Processing Hurt
There are few feelings in this world that I feel that are useless. Superiority is one of them. However,this isn’t going to be about me talking about superiority. This is about another feeling that I feel is rather unnecessary, hurt.
Hurt is a powerful and overwhelming feeling. And while I can see a use for it initially, in the long run it can be harmful. It’s one of the hardest things to overcome. Hurt is something that burrows in to your soul. Once it’s there, it’s a bitch and a half to deal with.
Then there’s decisions to be made. Do you just dwell on it and let it fester? Do you process it?
This is where I come in. I’m working on processing large quantities of hurt.
Hurt is also something left by abuse. It stands to reason. You have someone who constantly beats on you either emotionally, physically or sexually it’s bound to leave a large psychic scar. The repeated pain that’s inflicted can be too overwhelming to deal with.
So, how does one go about finally processing hurt?
Honestly, it depends on the individual. Some people fare well with talking. Some people feel the need to physically doing something about it. Personally, I’m a talker. Communication is hugely important to me. That’s true in all things. In many ways I’m a communication whore. I love it when someone can talk about things open and honestly.

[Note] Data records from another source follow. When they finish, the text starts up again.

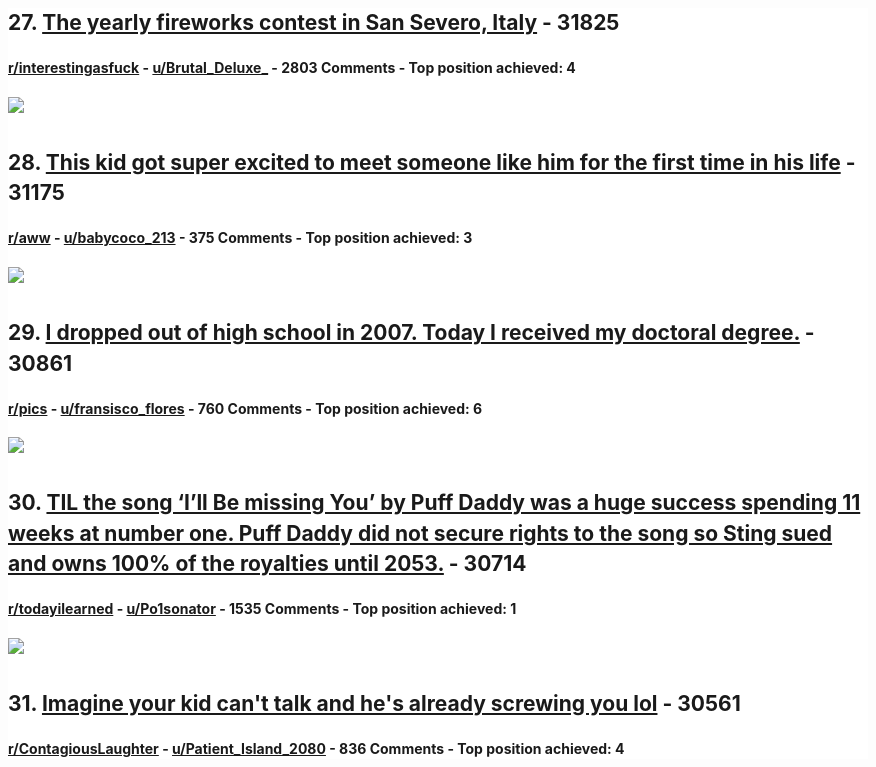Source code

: ## 27. [The yearly fireworks contest in San Severo, Italy](http://reddit.com/r/interestingasfuck/comments/13n26bx/the_yearly_fireworks_contest_in_san_severo_italy/) - 31825
#### [r/interestingasfuck](http://reddit.com/r/interestingasfuck) - [u/Brutal_Deluxe_](http://reddit.com/u/Brutal_Deluxe_) - 2803 Comments - Top position achieved: 4

<a href="https://v.redd.it/fsaf093h211b1"><img src="https://b.thumbs.redditmedia.com/raWk3_6dkoYz5A6I5Ed2HHwpnLOy6tfmaOagmDw5kEk.jpg"></img></a>

## 28. [This kid got super excited to meet someone like him for the first time in his life](http://reddit.com/r/aww/comments/13mo0rg/this_kid_got_super_excited_to_meet_someone_like/) - 31175
#### [r/aww](http://reddit.com/r/aww) - [u/babycoco_213](http://reddit.com/u/babycoco_213) - 375 Comments - Top position achieved: 3

<a href="https://v.redd.it/zxl5zo9xoy0b1"><img src="https://external-preview.redd.it/7Fufqx1nn9IdWUBsTecz5NTDYhPRbN6Em9AYoYiuDoc.png?width=140&amp;height=140&amp;crop=140:140,smart&amp;format=jpg&amp;v=enabled&amp;lthumb=true&amp;s=9f6845ffbc24afecc79a1bdfa4505d42524abcc5"></img></a>

## 29. [I dropped out of high school in 2007. Today I received my doctoral degree.](http://reddit.com/r/pics/comments/13n3aca/i_dropped_out_of_high_school_in_2007_today_i/) - 30861
#### [r/pics](http://reddit.com/r/pics) - [u/fransisco_flores](http://reddit.com/u/fransisco_flores) - 760 Comments - Top position achieved: 6

<a href="https://i.redd.it/la5x20m7t21b1.jpg"><img src="https://b.thumbs.redditmedia.com/xLRiCJHpd9TNNgdugs_UWZQ5RTG6iOwh1PYMGIBMneo.jpg"></img></a>

## 30. [TIL the song ‘I’ll Be missing You’ by Puff Daddy was a huge success spending 11 weeks at number one. Puff Daddy did not secure rights to the song so Sting sued and owns 100% of the royalties until 2053.](http://reddit.com/r/todayilearned/comments/13myzv5/til_the_song_ill_be_missing_you_by_puff_daddy_was/) - 30714
#### [r/todayilearned](http://reddit.com/r/todayilearned) - [u/Po1sonator](http://reddit.com/u/Po1sonator) - 1535 Comments - Top position achieved: 1

<a href="https://wikipedia.org/wiki/I%27ll_Be_Missing_You"><img src="https://b.thumbs.redditmedia.com/EhZYD8bbTVmKi_8faBpJE25-_z0jGJw7RFC5jAGv_EY.jpg"></img></a>

## 31. [Imagine your kid can't talk and he's already screwing you lol](http://reddit.com/r/ContagiousLaughter/comments/13mtd32/imagine_your_kid_cant_talk_and_hes_already/) - 30561
#### [r/ContagiousLaughter](http://reddit.com/r/ContagiousLaughter) - [u/Patient_Island_2080](http://reddit.com/u/Patient_Island_2080) - 836 Comments - Top position achieved: 4
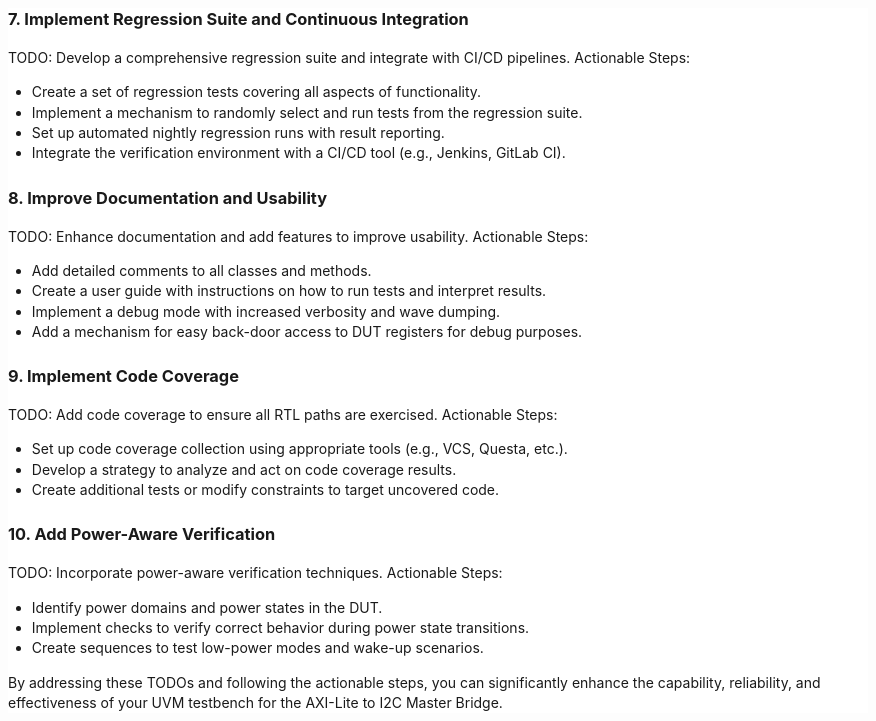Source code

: ### 7. Implement Regression Suite and Continuous Integration
TODO: Develop a comprehensive regression suite and integrate with CI/CD pipelines.
Actionable Steps:
- Create a set of regression tests covering all aspects of functionality.
- Implement a mechanism to randomly select and run tests from the regression suite.
- Set up automated nightly regression runs with result reporting.
- Integrate the verification environment with a CI/CD tool (e.g., Jenkins, GitLab CI).

### 8. Improve Documentation and Usability
TODO: Enhance documentation and add features to improve usability.
Actionable Steps:
- Add detailed comments to all classes and methods.
- Create a user guide with instructions on how to run tests and interpret results.
- Implement a debug mode with increased verbosity and wave dumping.
- Add a mechanism for easy back-door access to DUT registers for debug purposes.

### 9. Implement Code Coverage
TODO: Add code coverage to ensure all RTL paths are exercised.
Actionable Steps:
- Set up code coverage collection using appropriate tools (e.g., VCS, Questa, etc.).
- Develop a strategy to analyze and act on code coverage results.
- Create additional tests or modify constraints to target uncovered code.

### 10. Add Power-Aware Verification
TODO: Incorporate power-aware verification techniques.
Actionable Steps:
- Identify power domains and power states in the DUT.
- Implement checks to verify correct behavior during power state transitions.
- Create sequences to test low-power modes and wake-up scenarios.

By addressing these TODOs and following the actionable steps, you can significantly enhance the capability, reliability, and effectiveness of your UVM testbench for the AXI-Lite to I2C Master Bridge.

I also am someone who wears their heart on their sleeve as well. It means that I can be hurt easily… Or at least that would be the theory.
Really, my shell is much tougher than that thanks to countless years of being betrayed, belittled and various other things that don’t start with “be”. Which means I also can come off as aloof or angry. I won’t lie, I am an angry person. I have a lot of things to be angry about. All of which go back to manipulation, beatings, and being berated for 25 years. That’s not exactly a small task to overcome.
I could let it overwhelm me. Most people do. Abuse is one of the largest reasons that people use drugs and become an alcoholic.
There’s also something more insidious that large degrees of hurt can do, especially when you talk about abuse that has lasted so long and has been so serious that the abused develops PTSD (which I have been diagnosed with by three separate doctors). It creates negative neural pathways creating behavior that seems much different from you would expect from people.
However, more recent neurological findings have discovered something known as neuroplasticity. The fact that the brain can rework old pathways and create more positive ones from them is rather revolutionary. It also makes processing the hurt less painful. It’s a process that my SO and I have worked with for sometime. Trying to replace old, negative thoughts about certain places or songs or what-have-you with newer, positive ones.
This is by no means an easier path to psychological wellness. It takes a lot of time and patience. It requires doing something over and over again until it’s rewired. It’s part of the reason when I’m feeling hurt or I get stuck in a negative feedback loop the first thing I ask for is reassurance. I would prefer it from the person. That’s not always possible. So, in lieu of reassurance from the person I need it from friends and family.
Anyway you slice it, processing hurt is a long and tedious… well, process. It requires a lot of patience and time. No matter how you slice it, unless you seek out the sublimation route (drinking and drugs) it’s going to be a time-consuming task.
So far it seems to be working OK. I’ve used traditional psychotherapy (meaning no drugs, all talk) and what’s suggested through neuroplasticity.
Is either way better than the other? I honestly don’t know. But I’ll keep working on it. I don’t like that hurt and pain keeps me afraid to do a lot of things.